> **Instructions for the task**
What you return must match the records exactly, with every line included.

> **Records for this exercise**
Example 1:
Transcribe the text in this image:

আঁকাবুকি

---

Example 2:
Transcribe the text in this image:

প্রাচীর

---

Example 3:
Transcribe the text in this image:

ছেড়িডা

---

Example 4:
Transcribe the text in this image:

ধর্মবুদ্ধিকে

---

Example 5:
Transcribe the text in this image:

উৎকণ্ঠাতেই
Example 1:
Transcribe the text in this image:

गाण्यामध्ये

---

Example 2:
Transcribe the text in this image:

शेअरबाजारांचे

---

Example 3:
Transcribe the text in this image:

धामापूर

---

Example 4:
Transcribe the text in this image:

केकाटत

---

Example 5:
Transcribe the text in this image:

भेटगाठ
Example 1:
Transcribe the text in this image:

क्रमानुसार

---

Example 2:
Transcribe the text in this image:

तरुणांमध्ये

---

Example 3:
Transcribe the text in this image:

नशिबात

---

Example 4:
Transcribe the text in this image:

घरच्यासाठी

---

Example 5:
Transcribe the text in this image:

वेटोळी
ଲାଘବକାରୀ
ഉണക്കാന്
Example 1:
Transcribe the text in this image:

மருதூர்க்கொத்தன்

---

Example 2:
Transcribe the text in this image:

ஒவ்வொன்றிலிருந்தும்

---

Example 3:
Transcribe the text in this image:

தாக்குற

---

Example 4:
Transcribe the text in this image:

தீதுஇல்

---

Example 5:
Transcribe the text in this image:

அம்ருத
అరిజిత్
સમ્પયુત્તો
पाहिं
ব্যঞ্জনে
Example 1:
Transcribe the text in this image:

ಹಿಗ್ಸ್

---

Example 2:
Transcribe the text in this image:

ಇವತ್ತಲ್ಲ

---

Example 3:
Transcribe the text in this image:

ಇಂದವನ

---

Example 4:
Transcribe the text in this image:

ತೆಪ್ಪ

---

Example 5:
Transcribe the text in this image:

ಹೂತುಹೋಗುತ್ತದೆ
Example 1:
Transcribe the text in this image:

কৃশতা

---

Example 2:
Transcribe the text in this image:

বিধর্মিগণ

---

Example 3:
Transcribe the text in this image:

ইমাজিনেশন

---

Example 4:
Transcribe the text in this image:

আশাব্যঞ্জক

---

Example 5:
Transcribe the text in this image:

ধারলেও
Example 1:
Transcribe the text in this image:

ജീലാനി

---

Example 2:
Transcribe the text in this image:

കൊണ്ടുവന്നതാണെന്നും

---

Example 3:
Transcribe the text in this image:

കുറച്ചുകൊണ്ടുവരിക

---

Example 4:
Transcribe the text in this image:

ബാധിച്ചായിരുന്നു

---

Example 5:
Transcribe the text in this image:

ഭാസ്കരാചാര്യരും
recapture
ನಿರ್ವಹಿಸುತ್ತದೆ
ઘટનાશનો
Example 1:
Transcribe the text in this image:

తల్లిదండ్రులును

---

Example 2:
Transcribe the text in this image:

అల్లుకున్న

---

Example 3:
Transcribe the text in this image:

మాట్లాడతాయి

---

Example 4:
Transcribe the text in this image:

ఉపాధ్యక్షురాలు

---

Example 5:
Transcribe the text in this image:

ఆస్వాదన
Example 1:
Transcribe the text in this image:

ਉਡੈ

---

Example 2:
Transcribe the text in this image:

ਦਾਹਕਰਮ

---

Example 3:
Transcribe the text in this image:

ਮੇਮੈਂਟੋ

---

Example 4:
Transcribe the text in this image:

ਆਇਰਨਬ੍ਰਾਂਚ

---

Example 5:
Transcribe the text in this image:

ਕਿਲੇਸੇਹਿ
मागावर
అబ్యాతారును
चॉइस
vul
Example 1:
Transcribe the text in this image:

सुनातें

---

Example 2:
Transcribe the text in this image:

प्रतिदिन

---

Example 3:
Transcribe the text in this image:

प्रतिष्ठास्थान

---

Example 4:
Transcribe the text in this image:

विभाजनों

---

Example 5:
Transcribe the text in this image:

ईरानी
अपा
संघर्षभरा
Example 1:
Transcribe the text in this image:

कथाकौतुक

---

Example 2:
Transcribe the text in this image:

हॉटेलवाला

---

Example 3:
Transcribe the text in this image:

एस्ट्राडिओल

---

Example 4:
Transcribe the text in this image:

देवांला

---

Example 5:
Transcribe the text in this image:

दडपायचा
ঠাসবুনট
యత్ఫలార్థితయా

> **Response area**
Example 1:
Transcribe the text in this image:

আঁকাবুকি

---

Example 2:
Transcribe the text in this image:

প্রাচীর

---

Example 3:
Transcribe the text in this image:

ছেড়িডা

---

Example 4:
Transcribe the text in this image:

ধর্মবুদ্ধিকে

---

Example 5:
Transcribe the text in this image:

উৎকণ্ঠাতেই
Example 1:
Transcribe the text in this image:

गाण्यामध्ये

---

Example 2:
Transcribe the text in this image:

शेअरबाजारांचे

---

Example 3:
Transcribe the text in this image:

धामापूर

---

Example 4:
Transcribe the text in this image:

केकाटत

---

Example 5:
Transcribe the text in this image:

भेटगाठ
Example 1:
Transcribe the text in this image:

क्रमानुसार

---

Example 2:
Transcribe the text in this image:

तरुणांमध्ये

---

Example 3:
Transcribe the text in this image:

नशिबात

---

Example 4:
Transcribe the text in this image:

घरच्यासाठी

---

Example 5:
Transcribe the text in this image:

वेटोळी
ଲାଘବକାରୀ
ഉണക്കാന്
Example 1:
Transcribe the text in this image:

மருதூர்க்கொத்தன்

---

Example 2:
Transcribe the text in this image:

ஒவ்வொன்றிலிருந்தும்

---

Example 3:
Transcribe the text in this image:

தாக்குற

---

Example 4:
Transcribe the text in this image:

தீதுஇல்

---

Example 5:
Transcribe the text in this image:

அம்ருத
అరిజిత్
સમ્પયુત્તો
पाहिं
ব্যঞ্জনে
Example 1:
Transcribe the text in this image:

ಹಿಗ್ಸ್

---

Example 2:
Transcribe the text in this image:

ಇವತ್ತಲ್ಲ

---

Example 3:
Transcribe the text in this image:

ಇಂದವನ

---

Example 4:
Transcribe the text in this image:

ತೆಪ್ಪ

---

Example 5:
Transcribe the text in this image:

ಹೂತುಹೋಗುತ್ತದೆ
Example 1:
Transcribe the text in this image:

কৃশতা

---

Example 2:
Transcribe the text in this image:

বিধর্মিগণ

---

Example 3:
Transcribe the text in this image:

ইমাজিনেশন

---

Example 4:
Transcribe the text in this image:

আশাব্যঞ্জক

---

Example 5:
Transcribe the text in this image:

ধারলেও
Example 1:
Transcribe the text in this image:

ജീലാനി

---

Example 2:
Transcribe the text in this image:

കൊണ്ടുവന്നതാണെന്നും

---

Example 3:
Transcribe the text in this image:

കുറച്ചുകൊണ്ടുവരിക

---

Example 4:
Transcribe the text in this image:

ബാധിച്ചായിരുന്നു

---

Example 5:
Transcribe the text in this image:

ഭാസ്കരാചാര്യരും
recapture
ನಿರ್ವಹಿಸುತ್ತದೆ
ઘટનાશનો
Example 1:
Transcribe the text in this image:

తల్లిదండ్రులును

---

Example 2:
Transcribe the text in this image:

అల్లుకున్న

---

Example 3:
Transcribe the text in this image:

మాట్లాడతాయి

---

Example 4:
Transcribe the text in this image:

ఉపాధ్యక్షురాలు

---

Example 5:
Transcribe the text in this image:

ఆస్వాదన
Example 1:
Transcribe the text in this image:

ਉਡੈ

---

Example 2:
Transcribe the text in this image:

ਦਾਹਕਰਮ

---

Example 3:
Transcribe the text in this image:

ਮੇਮੈਂਟੋ

---

Example 4:
Transcribe the text in this image:

ਆਇਰਨਬ੍ਰਾਂਚ

---

Example 5:
Transcribe the text in this image:

ਕਿਲੇਸੇਹਿ
मागावर
అబ్యాతారును
चॉइस
vul
Example 1:
Transcribe the text in this image:

सुनातें

---

Example 2:
Transcribe the text in this image:

प्रतिदिन

---

Example 3:
Transcribe the text in this image:

प्रतिष्ठास्थान

---

Example 4:
Transcribe the text in this image:

विभाजनों

---

Example 5:
Transcribe the text in this image:

ईरानी
अपा
संघर्षभरा
Example 1:
Transcribe the text in this image:

कथाकौतुक

---

Example 2:
Transcribe the text in this image:

हॉटेलवाला

---

Example 3:
Transcribe the text in this image:

एस्ट्राडिओल

---

Example 4:
Transcribe the text in this image:

देवांला

---

Example 5:
Transcribe the text in this image:

दडपायचा
ঠাসবুনট
యత్ఫలార్థితయా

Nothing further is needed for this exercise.